Puisque tous les cinq ans, puis tous les dix ans, puis enfin tous les vingt ans, l’une des bouteilles contenant ces graines est extraite du sol. À l’origine, le but était de déterminer combien de temps ces échantillons survivraient. Si la plupart de ces spécimens ont perdu leur vitalité au cours des soixante premières années d’enfermement, certains, au contraire, poussent, ou plutôt germinent toujours. Exemple avec quelques molènes, ou herbacées Dicotylédones, qui continuent à défier le temps.
La question originelle de William Beal – combien de temps ces plantes indésirables peuvent survivre dans un sol? – demeure donc parfaitement valable, même sans réponse. Comme quatre bouteilles restent encore enterrées, l’expérience se poursuit, et durera même jusqu’en 2100. Elle revêt ainsi une importance éloignée du caractère anecdotique qu’elle pouvait revêtir de prime abord.

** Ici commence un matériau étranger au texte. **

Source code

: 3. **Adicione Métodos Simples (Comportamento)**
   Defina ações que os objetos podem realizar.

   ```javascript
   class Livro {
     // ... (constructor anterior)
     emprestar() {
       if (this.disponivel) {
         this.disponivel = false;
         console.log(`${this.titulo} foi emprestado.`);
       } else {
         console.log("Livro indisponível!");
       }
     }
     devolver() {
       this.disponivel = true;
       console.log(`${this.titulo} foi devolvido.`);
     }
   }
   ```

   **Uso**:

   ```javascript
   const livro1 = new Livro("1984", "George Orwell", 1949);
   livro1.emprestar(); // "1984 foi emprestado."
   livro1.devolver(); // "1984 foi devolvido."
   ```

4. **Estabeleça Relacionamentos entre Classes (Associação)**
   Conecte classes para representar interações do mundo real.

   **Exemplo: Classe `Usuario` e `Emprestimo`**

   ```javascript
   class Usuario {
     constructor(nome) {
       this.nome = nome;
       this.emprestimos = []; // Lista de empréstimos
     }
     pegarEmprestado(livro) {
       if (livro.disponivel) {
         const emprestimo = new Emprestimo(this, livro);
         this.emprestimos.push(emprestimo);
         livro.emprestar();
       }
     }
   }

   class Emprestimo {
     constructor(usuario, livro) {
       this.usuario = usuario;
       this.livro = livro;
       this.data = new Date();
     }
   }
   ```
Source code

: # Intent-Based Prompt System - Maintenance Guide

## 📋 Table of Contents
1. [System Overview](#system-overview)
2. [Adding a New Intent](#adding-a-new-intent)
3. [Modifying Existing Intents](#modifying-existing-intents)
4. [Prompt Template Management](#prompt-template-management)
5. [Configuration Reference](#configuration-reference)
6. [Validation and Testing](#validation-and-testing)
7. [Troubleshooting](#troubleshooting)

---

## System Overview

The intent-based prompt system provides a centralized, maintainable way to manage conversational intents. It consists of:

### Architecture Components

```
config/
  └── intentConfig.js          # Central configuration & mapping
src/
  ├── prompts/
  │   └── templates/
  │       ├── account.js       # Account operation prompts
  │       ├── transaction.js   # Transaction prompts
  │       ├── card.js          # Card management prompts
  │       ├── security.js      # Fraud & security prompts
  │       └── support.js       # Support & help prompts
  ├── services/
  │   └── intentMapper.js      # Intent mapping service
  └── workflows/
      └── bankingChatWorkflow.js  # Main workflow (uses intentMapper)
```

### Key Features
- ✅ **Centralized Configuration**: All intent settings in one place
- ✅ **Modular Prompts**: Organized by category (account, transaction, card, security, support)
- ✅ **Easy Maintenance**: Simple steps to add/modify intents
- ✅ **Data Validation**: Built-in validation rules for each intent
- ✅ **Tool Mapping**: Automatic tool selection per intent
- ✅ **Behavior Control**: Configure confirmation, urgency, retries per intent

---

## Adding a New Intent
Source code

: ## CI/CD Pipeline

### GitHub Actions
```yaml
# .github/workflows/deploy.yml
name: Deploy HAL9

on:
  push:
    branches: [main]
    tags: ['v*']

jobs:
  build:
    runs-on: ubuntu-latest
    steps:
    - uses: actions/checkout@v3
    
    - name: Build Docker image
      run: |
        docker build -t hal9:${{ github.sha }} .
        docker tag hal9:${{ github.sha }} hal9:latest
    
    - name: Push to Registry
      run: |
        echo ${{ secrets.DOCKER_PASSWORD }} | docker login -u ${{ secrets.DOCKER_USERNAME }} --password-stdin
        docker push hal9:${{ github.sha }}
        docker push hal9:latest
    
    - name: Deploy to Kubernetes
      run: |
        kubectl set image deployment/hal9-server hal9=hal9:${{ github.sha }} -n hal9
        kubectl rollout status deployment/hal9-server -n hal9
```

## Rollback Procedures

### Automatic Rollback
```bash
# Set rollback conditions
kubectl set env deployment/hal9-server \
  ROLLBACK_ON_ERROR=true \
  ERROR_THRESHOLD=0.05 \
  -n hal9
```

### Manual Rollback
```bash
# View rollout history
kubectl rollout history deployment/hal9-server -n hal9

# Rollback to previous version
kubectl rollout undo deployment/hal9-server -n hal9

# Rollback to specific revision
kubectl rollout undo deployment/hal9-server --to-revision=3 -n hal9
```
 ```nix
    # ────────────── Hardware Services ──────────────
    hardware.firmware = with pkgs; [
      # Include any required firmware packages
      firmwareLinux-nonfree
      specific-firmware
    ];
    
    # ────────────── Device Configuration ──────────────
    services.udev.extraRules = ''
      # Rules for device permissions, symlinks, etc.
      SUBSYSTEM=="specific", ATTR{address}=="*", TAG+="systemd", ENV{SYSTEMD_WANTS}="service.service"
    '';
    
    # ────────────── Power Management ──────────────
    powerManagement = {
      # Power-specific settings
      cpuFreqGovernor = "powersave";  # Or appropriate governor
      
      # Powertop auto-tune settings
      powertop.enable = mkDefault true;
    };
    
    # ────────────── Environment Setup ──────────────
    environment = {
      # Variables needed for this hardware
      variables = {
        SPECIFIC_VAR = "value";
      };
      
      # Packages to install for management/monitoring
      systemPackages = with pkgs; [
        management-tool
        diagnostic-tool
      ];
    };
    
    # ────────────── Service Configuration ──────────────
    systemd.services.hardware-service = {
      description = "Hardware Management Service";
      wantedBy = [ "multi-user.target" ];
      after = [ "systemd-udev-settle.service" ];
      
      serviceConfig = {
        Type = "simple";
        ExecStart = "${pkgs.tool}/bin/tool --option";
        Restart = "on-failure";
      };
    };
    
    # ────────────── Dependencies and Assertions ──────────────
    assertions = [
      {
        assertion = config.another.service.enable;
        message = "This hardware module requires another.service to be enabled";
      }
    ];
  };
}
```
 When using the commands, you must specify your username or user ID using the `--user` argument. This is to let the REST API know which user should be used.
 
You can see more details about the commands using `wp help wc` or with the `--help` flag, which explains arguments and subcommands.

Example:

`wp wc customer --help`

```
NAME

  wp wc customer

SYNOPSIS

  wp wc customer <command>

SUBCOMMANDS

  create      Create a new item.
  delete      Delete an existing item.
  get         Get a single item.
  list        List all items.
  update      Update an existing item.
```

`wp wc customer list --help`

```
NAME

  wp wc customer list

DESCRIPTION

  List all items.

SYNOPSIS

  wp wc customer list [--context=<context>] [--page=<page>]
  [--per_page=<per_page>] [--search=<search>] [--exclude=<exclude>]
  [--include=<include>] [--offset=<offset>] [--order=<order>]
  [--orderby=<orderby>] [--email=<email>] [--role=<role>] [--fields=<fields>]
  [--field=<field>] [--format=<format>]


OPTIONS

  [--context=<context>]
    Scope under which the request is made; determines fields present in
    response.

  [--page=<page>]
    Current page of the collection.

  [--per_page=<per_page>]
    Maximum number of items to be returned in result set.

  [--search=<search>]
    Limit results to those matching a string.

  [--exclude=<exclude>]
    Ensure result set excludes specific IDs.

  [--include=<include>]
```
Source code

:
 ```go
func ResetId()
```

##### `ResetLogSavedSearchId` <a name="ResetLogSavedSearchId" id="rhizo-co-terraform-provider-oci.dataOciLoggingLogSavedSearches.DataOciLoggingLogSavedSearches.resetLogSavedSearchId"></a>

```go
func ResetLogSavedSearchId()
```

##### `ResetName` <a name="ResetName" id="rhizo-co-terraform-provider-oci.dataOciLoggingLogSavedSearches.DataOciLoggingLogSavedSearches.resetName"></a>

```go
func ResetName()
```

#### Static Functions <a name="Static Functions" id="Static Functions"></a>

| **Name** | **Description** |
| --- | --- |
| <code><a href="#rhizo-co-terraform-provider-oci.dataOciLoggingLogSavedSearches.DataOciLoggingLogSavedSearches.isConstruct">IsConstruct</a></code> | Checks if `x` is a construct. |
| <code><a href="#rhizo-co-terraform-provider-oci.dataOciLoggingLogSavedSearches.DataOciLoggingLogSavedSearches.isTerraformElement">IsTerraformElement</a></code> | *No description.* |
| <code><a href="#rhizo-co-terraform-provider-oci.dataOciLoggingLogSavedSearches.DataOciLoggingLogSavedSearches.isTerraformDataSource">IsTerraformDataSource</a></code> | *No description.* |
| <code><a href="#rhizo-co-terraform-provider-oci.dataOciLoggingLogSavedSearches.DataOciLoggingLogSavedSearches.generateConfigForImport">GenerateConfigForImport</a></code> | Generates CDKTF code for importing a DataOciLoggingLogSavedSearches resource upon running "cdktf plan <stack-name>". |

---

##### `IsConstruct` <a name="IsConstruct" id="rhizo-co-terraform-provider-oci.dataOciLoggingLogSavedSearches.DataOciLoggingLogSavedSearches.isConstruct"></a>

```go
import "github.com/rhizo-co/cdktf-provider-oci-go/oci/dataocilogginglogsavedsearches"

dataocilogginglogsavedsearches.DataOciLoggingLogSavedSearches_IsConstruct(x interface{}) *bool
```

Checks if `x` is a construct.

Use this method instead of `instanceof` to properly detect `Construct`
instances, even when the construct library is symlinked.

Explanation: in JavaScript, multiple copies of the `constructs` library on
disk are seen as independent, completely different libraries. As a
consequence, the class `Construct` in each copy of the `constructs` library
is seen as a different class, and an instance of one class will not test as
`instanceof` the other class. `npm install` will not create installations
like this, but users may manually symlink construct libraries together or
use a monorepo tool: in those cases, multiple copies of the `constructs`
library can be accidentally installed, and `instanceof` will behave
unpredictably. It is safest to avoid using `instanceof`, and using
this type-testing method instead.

«Notamment pour la conservation des espèces rares et la restauration des écosystèmes, explique Lars Brudvig, un professeur de biologie végétale. Exemple avec les plantations de prairies sur d’anciennes terres agricoles. Nos résultats aident à déterminer quelles espèces de plantes pourraient constituer des mauvaises herbes problématiques pour un projet de restauration et quelles autres espèces pourraient ne pas l’être, en fonction de la durée pendant laquelle un champ a été cultivé avant d’être restauré.»Par ailleurs, grâce à un tout premier séquençage de l’ADN des graines enterrées par William Beal il y a plus de 140 ans, les chercheurs ont pu confirmer la nature des espèces représentées. Et parmi celles-ci, ils ont détecté un hybride, résultant probable d’une erreur de manipulation datant du lancement de l’essai.
Cette expérience scientifique active est l’une des plus anciennes au monde. Et elle est toujours en cours. Ce qui au départ était destiné à venir en aide aux agriculteurs dépasse aujourd’hui largement ce cadre. William James Beal, son initiateur, fut un pionnier dans le développement du maïs hybride.